Scan the following material for the string "SilkS" and copy each line in which it appears.

▼

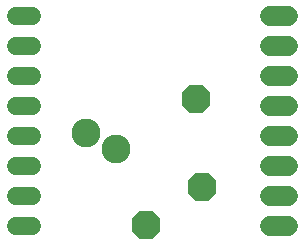
<source format=gbr>
G04 EAGLE Gerber X2 export*
G04 #@! %TF.Part,Single*
G04 #@! %TF.FileFunction,Soldermask,Top,1*
G04 #@! %TF.FilePolarity,Negative*
G04 #@! %TF.GenerationSoftware,Autodesk,EAGLE,9.0.0*
G04 #@! %TF.CreationDate,2019-08-08T19:06:15Z*
G75*
%MOMM*%
%FSLAX34Y34*%
%LPD*%
%AMOC8*
5,1,8,0,0,1.08239X$1,22.5*%
G01*
%ADD10P,2.653046X8X112.500000*%
%ADD11C,2.451100*%
%ADD12C,1.524000*%
%ADD13C,1.727200*%


D10*
X259588Y133604D03*
X264922Y58674D03*
X217932Y26162D03*
D11*
X192024Y90678D03*
X166878Y104648D03*
D12*
X120904Y203200D02*
X107696Y203200D01*
X107696Y177800D02*
X120904Y177800D01*
X120904Y152400D02*
X107696Y152400D01*
X107696Y127000D02*
X120904Y127000D01*
X120904Y101600D02*
X107696Y101600D01*
X107696Y76200D02*
X120904Y76200D01*
X120904Y50800D02*
X107696Y50800D01*
X107696Y25400D02*
X120904Y25400D01*
D13*
X322580Y25400D02*
X337820Y25400D01*
X337820Y50800D02*
X322580Y50800D01*
X322580Y76200D02*
X337820Y76200D01*
X337820Y101600D02*
X322580Y101600D01*
X322580Y127000D02*
X337820Y127000D01*
X337820Y152400D02*
X322580Y152400D01*
X322580Y177800D02*
X337820Y177800D01*
X337820Y203200D02*
X322580Y203200D01*
M02*

</source>
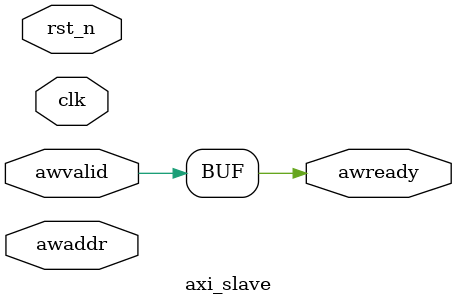
<source format=sv>
`timescale 1ns/1ps
module axi_slave(input clk, rst_n, input [31:0] awaddr, input awvalid, output awready);
    assign awready = awvalid;
endmodule

</source>
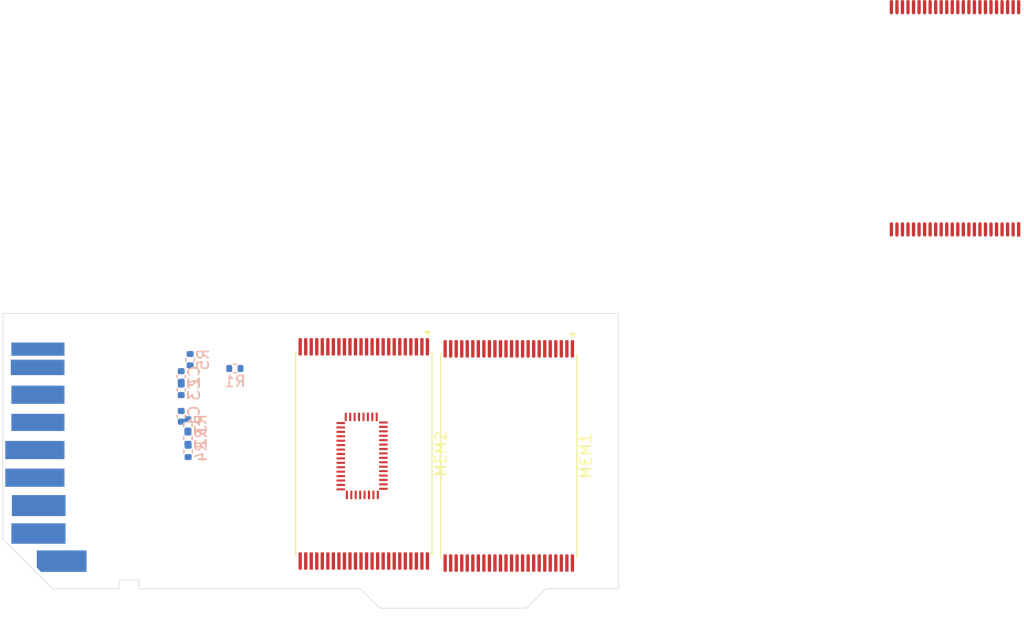
<source format=kicad_pcb>
(kicad_pcb
	(version 20241229)
	(generator "pcbnew")
	(generator_version "9.0")
	(general
		(thickness 1.6)
		(legacy_teardrops no)
	)
	(paper "A4")
	(layers
		(0 "F.Cu" signal)
		(2 "B.Cu" signal)
		(9 "F.Adhes" user "F.Adhesive")
		(11 "B.Adhes" user "B.Adhesive")
		(13 "F.Paste" user)
		(15 "B.Paste" user)
		(5 "F.SilkS" user "F.Silkscreen")
		(7 "B.SilkS" user "B.Silkscreen")
		(1 "F.Mask" user)
		(3 "B.Mask" user)
		(17 "Dwgs.User" user "User.Drawings")
		(19 "Cmts.User" user "User.Comments")
		(21 "Eco1.User" user "User.Eco1")
		(23 "Eco2.User" user "User.Eco2")
		(25 "Edge.Cuts" user)
		(27 "Margin" user)
		(31 "F.CrtYd" user "F.Courtyard")
		(29 "B.CrtYd" user "B.Courtyard")
		(35 "F.Fab" user)
		(33 "B.Fab" user)
		(39 "User.1" user)
		(41 "User.2" user)
		(43 "User.3" user)
		(45 "User.4" user)
	)
	(setup
		(pad_to_mask_clearance 0)
		(allow_soldermask_bridges_in_footprints no)
		(tenting front back)
		(pcbplotparams
			(layerselection 0x00000000_00000000_55555555_55555551)
			(plot_on_all_layers_selection 0x00000000_00000000_00000000_02000001)
			(disableapertmacros no)
			(usegerberextensions no)
			(usegerberattributes yes)
			(usegerberadvancedattributes yes)
			(creategerberjobfile yes)
			(dashed_line_dash_ratio 12.000000)
			(dashed_line_gap_ratio 3.000000)
			(svgprecision 4)
			(plotframeref no)
			(mode 1)
			(useauxorigin no)
			(hpglpennumber 1)
			(hpglpenspeed 20)
			(hpglpendiameter 15.000000)
			(pdf_front_fp_property_popups yes)
			(pdf_back_fp_property_popups yes)
			(pdf_metadata yes)
			(pdf_single_document no)
			(dxfpolygonmode yes)
			(dxfimperialunits yes)
			(dxfusepcbnewfont yes)
			(psnegative no)
			(psa4output no)
			(plot_black_and_white yes)
			(sketchpadsonfab no)
			(plotpadnumbers no)
			(hidednponfab no)
			(sketchdnponfab yes)
			(crossoutdnponfab yes)
			(subtractmaskfromsilk no)
			(outputformat 4)
			(mirror no)
			(drillshape 1)
			(scaleselection 1)
			(outputdirectory "")
		)
	)
	(net 0 "")
	(net 1 "GND{slash}GND")
	(net 2 "jmp7")
	(net 3 "DAT1{slash}X")
	(net 4 "jmp15")
	(net 5 "jmp10")
	(net 6 "jmp26")
	(net 7 "jmp19")
	(net 8 "jmp31")
	(net 9 "jmp23")
	(net 10 "jmp32")
	(net 11 "jmp20")
	(net 12 "jmp18")
	(net 13 "jmp16")
	(net 14 "jmp21")
	(net 15 "jmp25")
	(net 16 "jmp17")
	(net 17 "unconnected-(MC1-Pad41)")
	(net 18 "jmp34")
	(net 19 "DAT3{slash}CS")
	(net 20 "jmp5")
	(net 21 "unconnected-(MC1-Pad47)")
	(net 22 "DAT2{slash}X")
	(net 23 "jmp8")
	(net 24 "jmp12")
	(net 25 "jmp3")
	(net 26 "jmp11")
	(net 27 "jmp28")
	(net 28 "jmp22")
	(net 29 "jmp9")
	(net 30 "unconnected-(MC1-Pad40)")
	(net 31 "jmp24")
	(net 32 "jmp1")
	(net 33 "DAT0{slash}DO")
	(net 34 "jmp33")
	(net 35 "jmp27")
	(net 36 "jmp29")
	(net 37 "unconnected-(MC1-Pad36)")
	(net 38 "CMD{slash}DI")
	(net 39 "jmp30")
	(net 40 "unconnected-(MC1-Pad46)")
	(net 41 "jmp14")
	(net 42 "jmp2")
	(net 43 "unconnected-(MC1-Pad34)")
	(net 44 "jmp13")
	(net 45 "jmp6")
	(net 46 "unconnected-(MEM1-Pad39)")
	(net 47 "unconnected-(MEM1-Pad5)")
	(net 48 "unconnected-(MEM1-Pad35)")
	(net 49 "unconnected-(MEM1-Pad34)")
	(net 50 "jmp35")
	(net 51 "unconnected-(MEM1-Pad3)")
	(net 52 "unconnected-(MEM1-Pad21)")
	(net 53 "unconnected-(MEM1-Pad15)")
	(net 54 "unconnected-(MEM1-Pad45)")
	(net 55 "unconnected-(MEM1-Pad14)")
	(net 56 "unconnected-(MEM1-Pad26)")
	(net 57 "unconnected-(MEM1-Pad33)")
	(net 58 "unconnected-(MEM1-Pad11)")
	(net 59 "unconnected-(MEM1-Pad48)")
	(net 60 "unconnected-(MEM1-Pad20)")
	(net 61 "unconnected-(MEM1-Pad40)")
	(net 62 "jmp4")
	(net 63 "unconnected-(MEM1-Pad4)")
	(net 64 "unconnected-(MEM1-Pad25)")
	(net 65 "unconnected-(MEM1-Pad22)")
	(net 66 "unconnected-(MEM1-Pad2)")
	(net 67 "unconnected-(MEM1-Pad46)")
	(net 68 "unconnected-(MEM1-Pad24)")
	(net 69 "unconnected-(MEM1-Pad23)")
	(net 70 "unconnected-(MEM1-Pad28)")
	(net 71 "unconnected-(MEM1-Pad27)")
	(net 72 "unconnected-(MEM1-Pad47)")
	(net 73 "unconnected-(MEM2-Pad11)")
	(net 74 "unconnected-(MEM2-Pad14)")
	(net 75 "unconnected-(MEM2-Pad23)")
	(net 76 "unconnected-(MEM2-Pad35)")
	(net 77 "unconnected-(MEM2-Pad22)")
	(net 78 "unconnected-(MEM2-Pad27)")
	(net 79 "unconnected-(MEM2-Pad47)")
	(net 80 "unconnected-(MEM2-Pad33)")
	(net 81 "unconnected-(MEM2-Pad4)")
	(net 82 "unconnected-(MEM2-Pad46)")
	(net 83 "unconnected-(MEM2-Pad34)")
	(net 84 "unconnected-(MEM2-Pad45)")
	(net 85 "unconnected-(MEM2-Pad2)")
	(net 86 "unconnected-(MEM2-Pad15)")
	(net 87 "unconnected-(MEM2-Pad40)")
	(net 88 "unconnected-(MEM2-Pad39)")
	(net 89 "unconnected-(MEM2-Pad20)")
	(net 90 "unconnected-(MEM2-Pad25)")
	(net 91 "unconnected-(MEM2-Pad48)")
	(net 92 "unconnected-(MEM2-Pad5)")
	(net 93 "unconnected-(MEM2-Pad28)")
	(net 94 "unconnected-(MEM2-Pad24)")
	(net 95 "unconnected-(MEM2-Pad3)")
	(net 96 "unconnected-(MEM2-Pad21)")
	(net 97 "unconnected-(MEM2-Pad26)")
	(net 98 "CLK{slash}SCLK")
	(footprint "Package_SO:TSOP-I-48_18.4x12mm_P0.5mm" (layer "F.Cu") (at 98.3 127 -90))
	(footprint "Package_SO:TSOP-I-48_18.4x12mm_P0.5mm" (layer "F.Cu") (at 111.4 127.185 -90))
	(footprint "footprints:memory" (layer "F.Cu") (at 157.725001 107.600002 180))
	(footprint "footprints:mc" (layer "F.Cu") (at 100.519063 123.155938 180))
	(footprint "Resistor_SMD:R_0402_1005Metric" (layer "B.Cu") (at 82.407501 125.574996 90))
	(footprint "Resistor_SMD:R_0402_1005Metric" (layer "B.Cu") (at 86.650002 119.274996))
	(footprint "Resistor_SMD:R_0402_1005Metric" (layer "B.Cu") (at 82.607501 118.474996 90))
	(footprint "Resistor_SMD:R_0402_1005Metric" (layer "B.Cu") (at 82.425002 126.774997 90))
	(footprint "footprints:sdCard" (layer "B.Cu") (at 65.675 114.325))
	(footprint "Capacitor_SMD:C_0402_1005Metric" (layer "B.Cu") (at 81.800002 119.999996 90))
	(footprint "Capacitor_SMD:C_0402_1005Metric" (layer "B.Cu") (at 81.800002 123.599996 90))
	(footprint "Resistor_SMD:R_0402_1005Metric" (layer "B.Cu") (at 82.407501 124.374996 90))
	(footprint "Capacitor_SMD:C_0402_1005Metric" (layer "B.Cu") (at 81.8 121.2 90))
	(gr_poly
		(pts
			(xy 121.3 114.3) (xy 77.675 114.3) (xy 65.675 114.3) (xy 65.675 134.7) (xy 70.175 139.2) (xy 76.175 139.2)
			(xy 76.175 138.4) (xy 77.975 138.4) (xy 77.975 139.2) (xy 98 139.2) (xy 99.75 140.95) (xy 113 140.95)
			(xy 114.75 139.2) (xy 121.325 139.2)
		)
		(stroke
			(width 0.05)
			(type solid)
		)
		(fill no)
		(layer "Edge.Cuts")
		(uuid "5b1a74cb-c066-43b9-b468-25abb5fde850")
	)
	(zone
		(net 1)
		(net_name "GND{slash}GND")
		(layers "F.Cu" "B.Cu")
		(uuid "bcacd4ea-0326-4ad6-82b5-9586868940b5")
		(hatch edge 0.5)
		(connect_pads
			(clearance 0.5)
		)
		(min_thickness 0.25)
		(filled_areas_thickness no)
		(fill
			(thermal_gap 0.5)
			(thermal_bridge_width 0.5)
			(island_removal_mode 2)
			(island_area_min 10)
		)
		(polygon
			(pts
				(xy 123.125 112.675) (xy 78.3 112.55) (xy 78.35 142.3) (xy 124.425 142.375) (xy 128.85 116.85)
			)
		)
	)
	(zone
		(net 3)
		(net_name "DAT1{slash}X")
		(layer "B.Cu")
		(uuid "f786d908-6df3-48e7-bf6b-22a8ef633e4d")
		(hatch edge 0.5)
		(priority 1)
		(connect_pads yes
			(clearance 0.5)
		)
		(min_thickness 0.25)
		(filled_areas_thickness no)
		(fill
			(thermal_gap 0.5)
			(thermal_bridge_width 0.5)
		)
		(polygon
			(pts
				(xy 71.75 125.75) (xy 72.5 126.5) (xy 72.5 126.75) (xy 71.75 127.5) (xy 70.5 127.5) (xy 70.25 127.25)
				(xy 70.25 126) (xy 70.5 125.75)
			)
		)
	)
	(embedded_fonts no)
)

</source>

▲

### WORKED SOLUTION
		(5 "F.SilkS" user "F.Silkscreen")
		(7 "B.SilkS" user "B.Silkscreen")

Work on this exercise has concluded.